LONDON (CNN) -- British police have arrested a couple on suspicion of holding three women captive for more than 30 years, Scotland Yard announced Thursday.
Officers from the Human Trafficking Unit arrested the man and woman, both 67, at their Lambeth, south London home early Thursday as part of an investigation into slavery and domestic servitude, the Metropolitan Police said. They are in custody.
The "highly traumatized" victims -- a 69-year-old Malaysian woman, 57-year-old Irish woman and 30-year-old Briton -- have been taken to a place of safety and are being cared for by a charity, the Metropolitan Police said.
Police said they'd been alerted in October to the situation by Freedom Charity, which got a phone call from a woman saying "she had been held against her will in a house in London for more than 30 years."
"We have launched an extensive investigation to establish the facts surrounding these very serious allegations," Detective Inspector Kevin Hyland said.
"We've established that all three women were held in this situation for at least 30 years. They did have some controlled freedom."
Hyland praised the actions of Freedom Charity and said police were working with the organization to support the victims.

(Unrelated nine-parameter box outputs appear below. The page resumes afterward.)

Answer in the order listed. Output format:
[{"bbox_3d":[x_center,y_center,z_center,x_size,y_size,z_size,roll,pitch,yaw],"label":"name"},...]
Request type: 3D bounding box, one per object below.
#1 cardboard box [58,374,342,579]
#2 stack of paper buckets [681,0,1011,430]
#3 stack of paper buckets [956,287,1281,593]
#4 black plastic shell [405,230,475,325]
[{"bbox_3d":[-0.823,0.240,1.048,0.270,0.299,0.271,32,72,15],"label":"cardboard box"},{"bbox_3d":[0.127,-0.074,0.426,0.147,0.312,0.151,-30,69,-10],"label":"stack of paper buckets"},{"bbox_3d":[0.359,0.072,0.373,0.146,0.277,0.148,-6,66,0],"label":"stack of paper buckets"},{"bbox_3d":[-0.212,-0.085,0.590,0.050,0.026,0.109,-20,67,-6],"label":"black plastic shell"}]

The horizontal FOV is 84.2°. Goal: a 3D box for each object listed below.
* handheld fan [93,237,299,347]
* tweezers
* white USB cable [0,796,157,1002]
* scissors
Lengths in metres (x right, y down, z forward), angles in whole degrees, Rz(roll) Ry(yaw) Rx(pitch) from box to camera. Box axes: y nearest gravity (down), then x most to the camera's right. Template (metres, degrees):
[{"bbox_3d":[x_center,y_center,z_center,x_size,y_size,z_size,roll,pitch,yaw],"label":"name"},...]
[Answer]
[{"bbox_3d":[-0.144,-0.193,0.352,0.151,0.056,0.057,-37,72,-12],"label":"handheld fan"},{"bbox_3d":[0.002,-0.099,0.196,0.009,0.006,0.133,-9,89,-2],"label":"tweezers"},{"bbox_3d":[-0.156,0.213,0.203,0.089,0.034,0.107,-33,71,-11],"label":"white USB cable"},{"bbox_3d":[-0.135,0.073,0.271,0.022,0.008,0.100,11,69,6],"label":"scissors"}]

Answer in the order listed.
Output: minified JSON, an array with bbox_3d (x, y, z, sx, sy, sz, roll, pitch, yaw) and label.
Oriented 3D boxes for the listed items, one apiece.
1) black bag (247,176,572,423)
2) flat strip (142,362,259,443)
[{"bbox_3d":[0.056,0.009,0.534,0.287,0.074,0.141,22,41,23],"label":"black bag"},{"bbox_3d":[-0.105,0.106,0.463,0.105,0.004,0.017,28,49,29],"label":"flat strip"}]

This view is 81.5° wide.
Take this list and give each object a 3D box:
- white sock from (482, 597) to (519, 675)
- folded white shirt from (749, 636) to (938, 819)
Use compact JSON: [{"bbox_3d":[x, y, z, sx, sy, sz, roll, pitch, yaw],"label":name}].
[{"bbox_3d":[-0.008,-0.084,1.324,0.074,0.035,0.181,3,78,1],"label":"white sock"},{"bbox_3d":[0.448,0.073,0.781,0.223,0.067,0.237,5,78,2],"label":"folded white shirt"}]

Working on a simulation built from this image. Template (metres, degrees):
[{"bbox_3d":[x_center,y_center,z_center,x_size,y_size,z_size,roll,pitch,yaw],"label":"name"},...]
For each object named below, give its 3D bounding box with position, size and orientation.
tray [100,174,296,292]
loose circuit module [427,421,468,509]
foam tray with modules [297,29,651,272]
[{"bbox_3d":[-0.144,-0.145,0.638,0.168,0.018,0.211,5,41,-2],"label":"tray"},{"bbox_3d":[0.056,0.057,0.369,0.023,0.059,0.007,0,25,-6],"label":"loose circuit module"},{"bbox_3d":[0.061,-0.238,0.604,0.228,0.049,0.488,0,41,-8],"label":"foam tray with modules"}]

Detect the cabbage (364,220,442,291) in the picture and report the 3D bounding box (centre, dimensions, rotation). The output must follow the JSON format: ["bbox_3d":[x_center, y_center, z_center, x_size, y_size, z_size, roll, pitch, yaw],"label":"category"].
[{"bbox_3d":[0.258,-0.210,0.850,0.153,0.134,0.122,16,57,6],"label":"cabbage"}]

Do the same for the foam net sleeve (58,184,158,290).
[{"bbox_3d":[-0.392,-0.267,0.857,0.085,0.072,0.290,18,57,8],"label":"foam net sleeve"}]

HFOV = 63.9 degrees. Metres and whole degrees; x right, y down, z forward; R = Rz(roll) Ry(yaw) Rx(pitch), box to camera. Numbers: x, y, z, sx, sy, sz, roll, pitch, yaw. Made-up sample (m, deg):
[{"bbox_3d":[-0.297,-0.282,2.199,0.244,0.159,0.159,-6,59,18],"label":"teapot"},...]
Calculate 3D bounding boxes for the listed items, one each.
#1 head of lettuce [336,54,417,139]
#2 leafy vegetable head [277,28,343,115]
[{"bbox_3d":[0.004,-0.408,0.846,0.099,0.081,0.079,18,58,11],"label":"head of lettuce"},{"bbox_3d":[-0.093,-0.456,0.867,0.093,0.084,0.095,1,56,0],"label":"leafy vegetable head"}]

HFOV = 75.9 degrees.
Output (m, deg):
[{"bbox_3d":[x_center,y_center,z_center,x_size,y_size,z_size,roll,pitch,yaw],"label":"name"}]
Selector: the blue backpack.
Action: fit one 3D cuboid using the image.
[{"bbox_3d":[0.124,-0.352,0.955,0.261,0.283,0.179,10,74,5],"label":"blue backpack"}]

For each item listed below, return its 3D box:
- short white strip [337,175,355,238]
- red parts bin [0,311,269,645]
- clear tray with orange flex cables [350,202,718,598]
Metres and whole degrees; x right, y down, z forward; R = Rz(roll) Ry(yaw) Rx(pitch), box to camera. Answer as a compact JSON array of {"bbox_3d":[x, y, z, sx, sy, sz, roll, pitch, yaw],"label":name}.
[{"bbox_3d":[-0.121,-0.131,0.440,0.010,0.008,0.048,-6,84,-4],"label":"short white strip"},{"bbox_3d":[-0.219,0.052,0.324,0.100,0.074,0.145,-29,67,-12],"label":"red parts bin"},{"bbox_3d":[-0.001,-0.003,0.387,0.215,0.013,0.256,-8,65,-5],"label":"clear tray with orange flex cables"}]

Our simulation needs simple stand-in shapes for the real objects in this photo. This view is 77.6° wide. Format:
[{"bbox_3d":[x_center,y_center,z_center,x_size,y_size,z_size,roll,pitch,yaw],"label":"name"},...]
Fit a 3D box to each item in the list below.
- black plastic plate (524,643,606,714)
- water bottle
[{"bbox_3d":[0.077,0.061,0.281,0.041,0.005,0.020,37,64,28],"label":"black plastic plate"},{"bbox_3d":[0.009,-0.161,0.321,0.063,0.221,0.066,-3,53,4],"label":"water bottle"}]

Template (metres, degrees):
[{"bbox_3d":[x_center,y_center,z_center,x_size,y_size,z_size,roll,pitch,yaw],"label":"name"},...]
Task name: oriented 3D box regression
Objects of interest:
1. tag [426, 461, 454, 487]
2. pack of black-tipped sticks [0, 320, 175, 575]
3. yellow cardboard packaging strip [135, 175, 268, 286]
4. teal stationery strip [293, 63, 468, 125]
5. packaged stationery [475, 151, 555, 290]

"They are extremely traumatized, which explains the discrepancy between when the Freedom Charity were contacted and the arrests were made," he said. "It would be wrong of us to move at a pace that would further traumatize any victims."
Hyland said police were unsure where the youngest victim had been born, "but she appears to have been in servitude for her entire life."
Police had seen no evidence of sexual abuse, he said. "We're very early in the investigation, we're not investigating offenses of a sexual nature, there haven't been any arrests of a sexual nature, so that's the circumstances at the moment."
Hyland said it was an unprecedented case for the Met's Human Trafficking Unit: "We've seen some cases where people have been held for up to 10 years, but we've never seen anything of this magnitude before."
A television documentary on forced marriages relating to the work of Freedom Charity prompted one of the victims to call for help.
Freedom Charity spokeswoman Aneeta Prem said the organization had taken "immediate action" to plan a rescue after learning of the women's situation.
"Facilitating their escape was achieved using utmost sensitivity and secrecy and with the safety of the women as our primary concern," she said, describing the work of those involved as "outstanding."
CNN's Max Foster said police had told him that the women had been released in October after sensitive negotiations by the charity.
The charity had worked to gain their trust and coax them out of the house, communicating through prearranged phone calls.
"Over time they built up that trust, the police gathered outside the house and then they had the confidence to leave the house," Foster said. "It seems to have taken place in a suburban area of south London, in an ordinary street."
UK Special Envoy for Human Trafficking Anthony Steen told CNN he was unsurprised by the case as there were likely to be many cases of domestic slavery in the country.
"We don't know the number but we know it's pretty huge. Domestics are hidden away," he said.
"The difference between slavery when it was manifest in America -- as it was in England -- was that you could see it everywhere," Steen said. "Since then having abolished it, it's grown, it's got bigger and bigger -- in fact they say it's between 10 and 20 times the size it was in the 1800s."
Steen said the largest number of people involved in slavery in Britain were in brothels, and that group was followed by men held against their will in debt bondage.